Он едва заметно наклонил голову и чуть дольше, чем следовало бы, смотрел мне в глаза.

— Мы прекрасно поняли друг друга.

Затем он вернулся к своему столу, быстро пробежал документ на папирусе, посмотрел на меня с загадочным выражением лица — средним между улыбкой и предостережением — и почти небрежно вернул документ на пустой поднос.

— Ваша беседа состоится на закате, — проговорил он, прежде чем сесть и отвернуться к окну.

Я вышел из комнаты с ощущением, что он наблюдает за мной затылком своего грубо сработанного черепа, и закрыл за собой дверь.
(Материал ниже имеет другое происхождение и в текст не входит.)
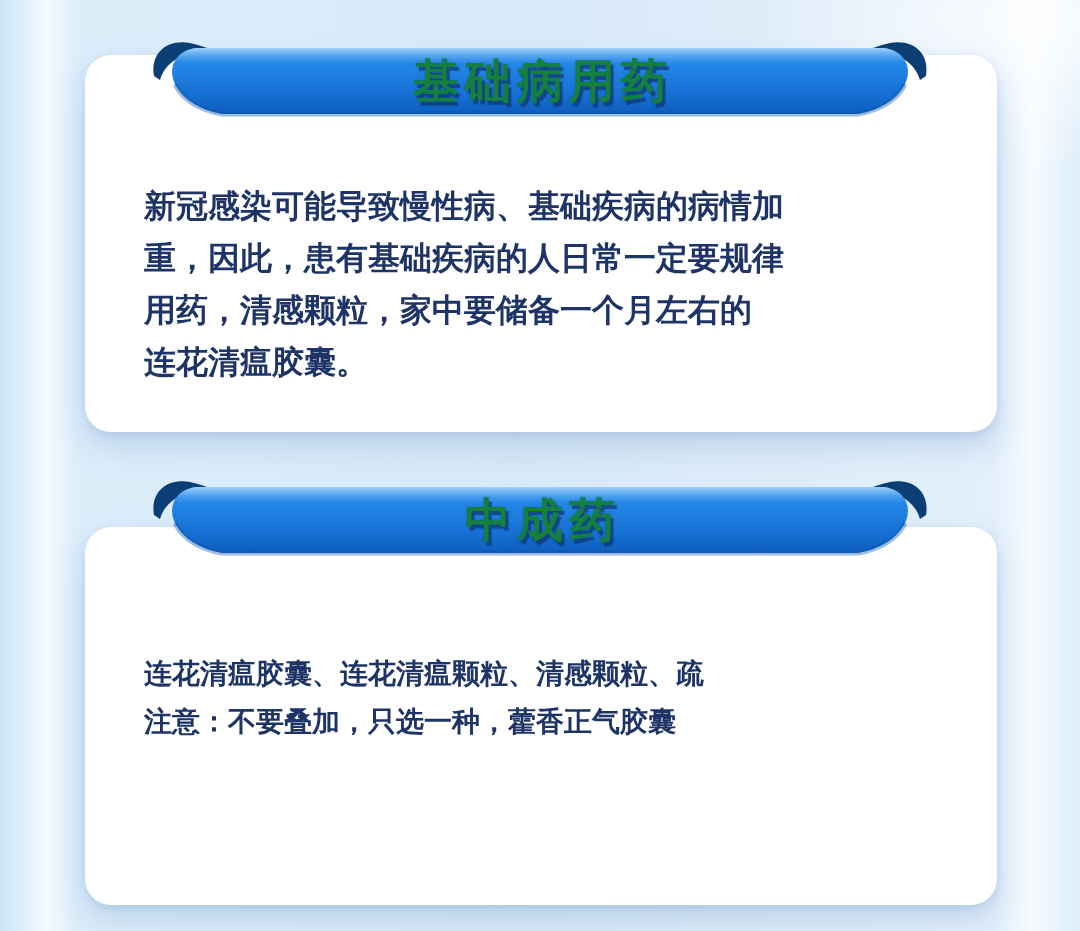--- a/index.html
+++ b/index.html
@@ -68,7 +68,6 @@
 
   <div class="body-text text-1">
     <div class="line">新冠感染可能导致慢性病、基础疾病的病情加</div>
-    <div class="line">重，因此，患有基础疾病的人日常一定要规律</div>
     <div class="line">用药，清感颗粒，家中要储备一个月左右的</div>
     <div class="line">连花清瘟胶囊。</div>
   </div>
Мне пришлось посильнее надавить на нее, чтобы закрыть как следует. Скрип и стук насторожили эскорт, противного секретаришку и сопровождающего. Последний подошел ко мне и сказал:

— Я покажу, где вас разместили. А затем отведу на назначенную вам встречу.

Значит, он уже знал об этом. Я почувствовал себя животным, которое готовят к жертвоприношению.
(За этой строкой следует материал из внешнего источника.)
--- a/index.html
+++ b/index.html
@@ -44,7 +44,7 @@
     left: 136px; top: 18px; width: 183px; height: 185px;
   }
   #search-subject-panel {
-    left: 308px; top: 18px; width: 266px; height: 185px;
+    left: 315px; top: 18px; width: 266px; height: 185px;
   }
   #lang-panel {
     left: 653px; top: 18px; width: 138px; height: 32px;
На закате, подумать только. В час смерти.

7

Мне ничего не оставалось делать, как ждать, а ожидание для меня — пытка. Лучше уж есть песок. Мне отвели комнату с кушеткой и столом в здании за главными храмами и полицейской казармой. Окно выходит на пустой бассейн с недействующим фонтаном. Здание окружено террасой, а далее открывается вид на заваленный камнями участок Красной земли. Кто-то на скорую руку попытался придать террасе не такой заброшенный вид, поставив какие-то сомнительные растения и маленькие кустики акации в горшках. И скамью, как будто у меня найдется свободное время, чтобы посидеть в тени и поразмышлять о развлечениях и поэзии. В остальном здание кажется необитаемым. В нише над изголовьем кушетки стоит изображение Эхнатона, великого фараона, перед которым я вскоре предстану. Что ж, тогда я смогу оценить разницу между чудным парнем в этой нише — длинная шея, обвисший живот и большие раскосые глаза, что-то среднее между мулом и тещей, — и реальностью божественного воплощения.
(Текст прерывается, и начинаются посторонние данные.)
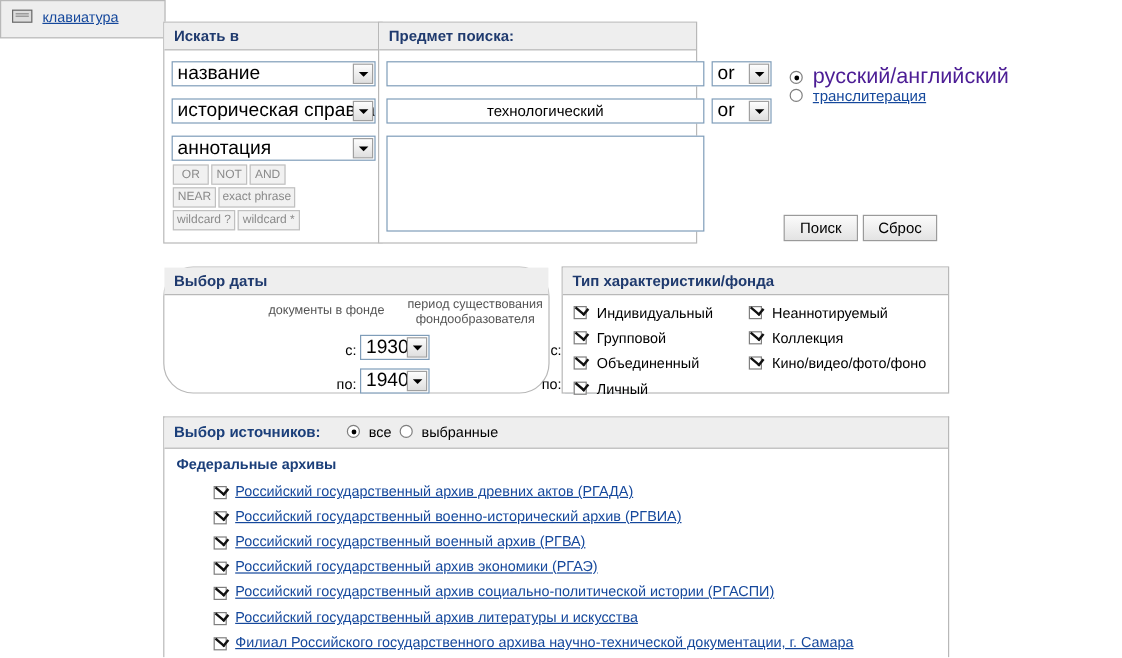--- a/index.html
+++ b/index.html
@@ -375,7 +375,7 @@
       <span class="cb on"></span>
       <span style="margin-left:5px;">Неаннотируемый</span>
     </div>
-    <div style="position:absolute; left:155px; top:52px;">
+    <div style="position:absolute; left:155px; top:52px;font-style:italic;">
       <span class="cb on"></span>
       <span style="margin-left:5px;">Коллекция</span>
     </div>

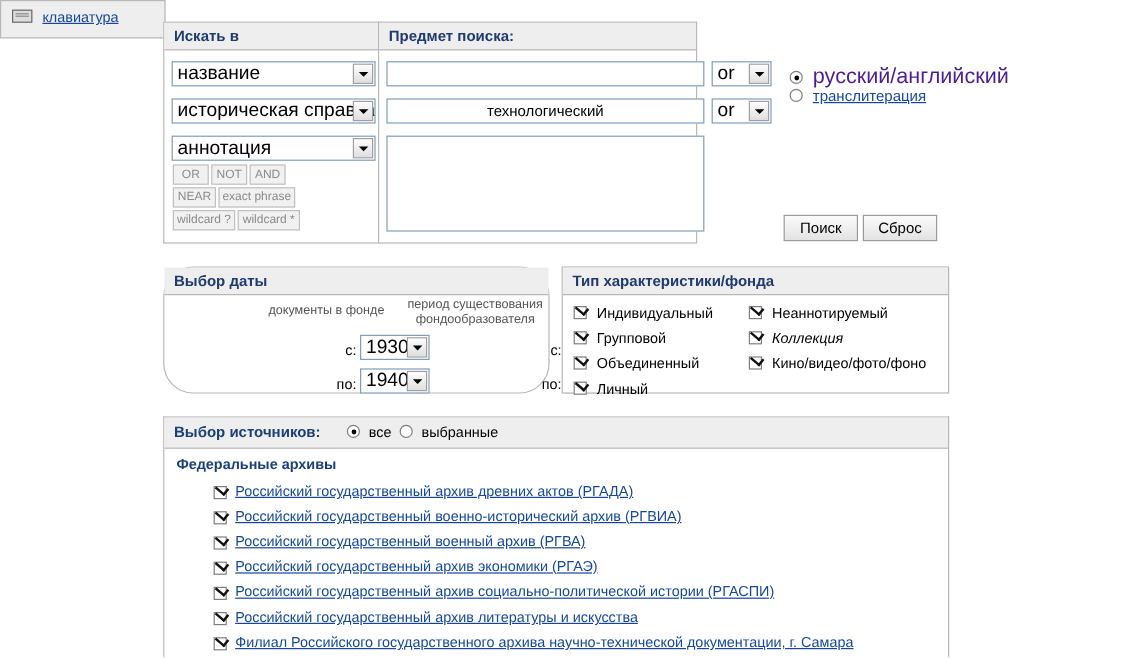--- a/index.html
+++ b/index.html
@@ -425,10 +425,6 @@
         <span class="cbwrap"><span class="cb on"></span></span>
         <span class="txt">Российский государственный архив литературы и искусства</span>
       </div>
-      <div class="archive-row">
-        <span class="cbwrap"><span class="cb on"></span></span>
-        <span class="txt">Филиал Российского государственного архива научно-технической документации, г. Самара</span>
-      </div>
     </div>
   </div>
Я выпил воды из кувшина. Она оказалась необычайно сладкой и чистой. Затем я испробовал кушетку и удивился, какой удобной она была, особенно после корабельного гамака, в котором провисает спина. Слишком удобной, как выяснилось. Я резко проснулся от стука. Было поздно, и кто-то стучал в дверь. Я ничего не помнил. Мой дневник валялся на полу, страницы его измялись, поток слов оборвался на середине предложения. Статуя Эхнатона по-прежнему взирала на меня, как будто я уже провалил работу. Но я чувствовал себя на удивление отдохнувшим. Неужели я настолько устал, чтобы вот так уснуть? Я осмотрел комнату. Ничего вроде бы не изменилось. Я осмотрел дневник: страницы не вырваны, пометок нет. Однако ощущалось какое-то изменение. Словно в памяти воздуха сохранился след воспоминания о присутствии другого человека. Не было ли в воде какого-то зелья? Я вспомнил ее необычно сладкий вкус.